▶ **Extract**
From seed to plate, our food system is now even more concentrated than our banking system. Most economic sectors have concentration ratios hovering around 40%, meaning that the top four firms in the industry control 40% of the market. Anything beyond this level is considered ‘highly concentrated,’ where experts believe competition is severely threatened and market abuses are likely to occur.

Many key agricultural markets like soybeans and beef exceed the 40% threshold, meaning the seeds and inputs that farmers need to grow our crops come from just a handful of companies. Ninety-three per cent of soybeans and 80% of corn grown in the United States are under the control of just one company. … Today, three companies process more than 70% of beef in the U.S.; four companies dominate close to 60% of the pork and chicken markets.

In an article for Mother Jones, Tom Philpott elaborated on Nelson’s point. Firstly, the food system is dominated by a handful of very big businesses, whose reach is global: Monsanto has a virtual monopoly of the world’s seed supply; only four companies – including Cargill (which begs the question why the World Food Programme sees fit to do business with it) – control the grain trade; and Walmart’s reach is extending around the world.

Secondly, the size of these businesses allows them unprecedented power over the whole food chain. In an effort to drive down prices, farmers and suppliers are put out of business, wages plummet, standards of animal welfare decline steeply, and the use of pesticides, antibiotics, and other poisons increases.

▶ **Information supplied**
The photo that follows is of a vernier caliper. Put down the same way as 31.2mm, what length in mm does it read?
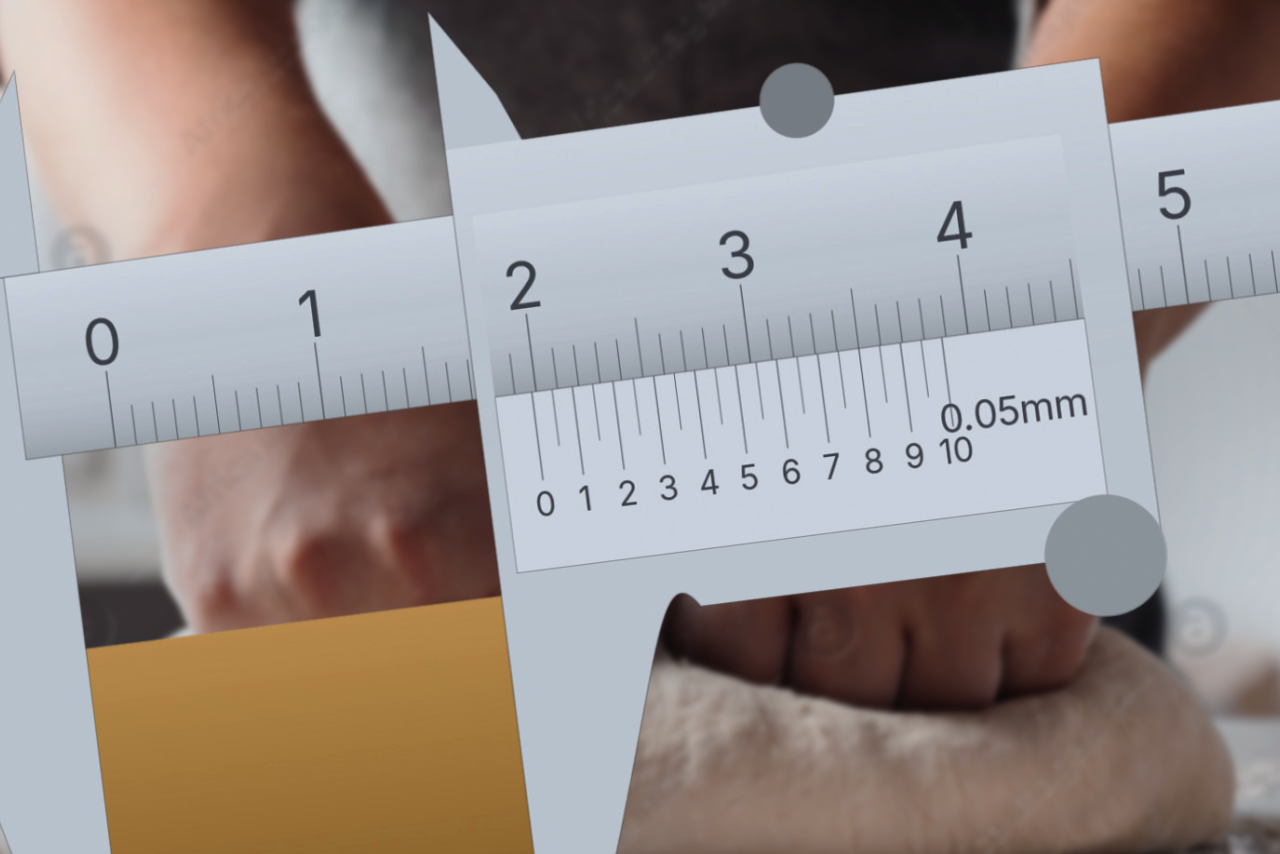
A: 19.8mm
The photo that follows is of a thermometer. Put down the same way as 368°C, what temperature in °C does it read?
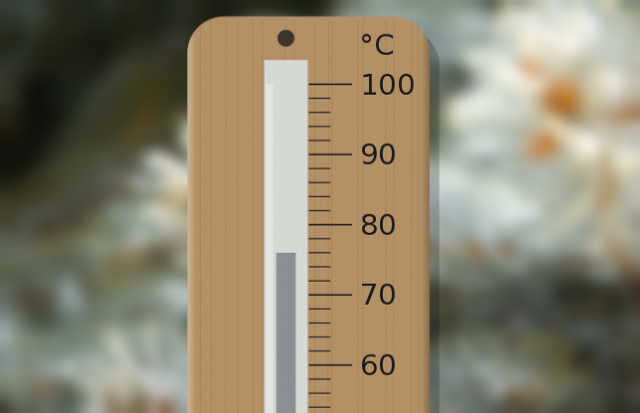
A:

▶ **Activity 1**
From the piece on food industry concentration, lift everything from "In an article" down to "around the world.".
▶ **Activity 2**
In the piece on food industry concentration, how many companies process more than 70% of the beef in the U.S.?

▶ **Final answer 1**
In an article for Mother Jones, Tom Philpott elaborated on Nelson’s point. Firstly, the food system is dominated by a handful of very big businesses, whose reach is global: Monsanto has a virtual monopoly of the world’s seed supply; only four companies – including Cargill (which begs the question why the World Food Programme sees fit to do business with it) – control the grain trade; and Walmart’s reach is extending around the world.

▶ **Final answer 2**
Three companies.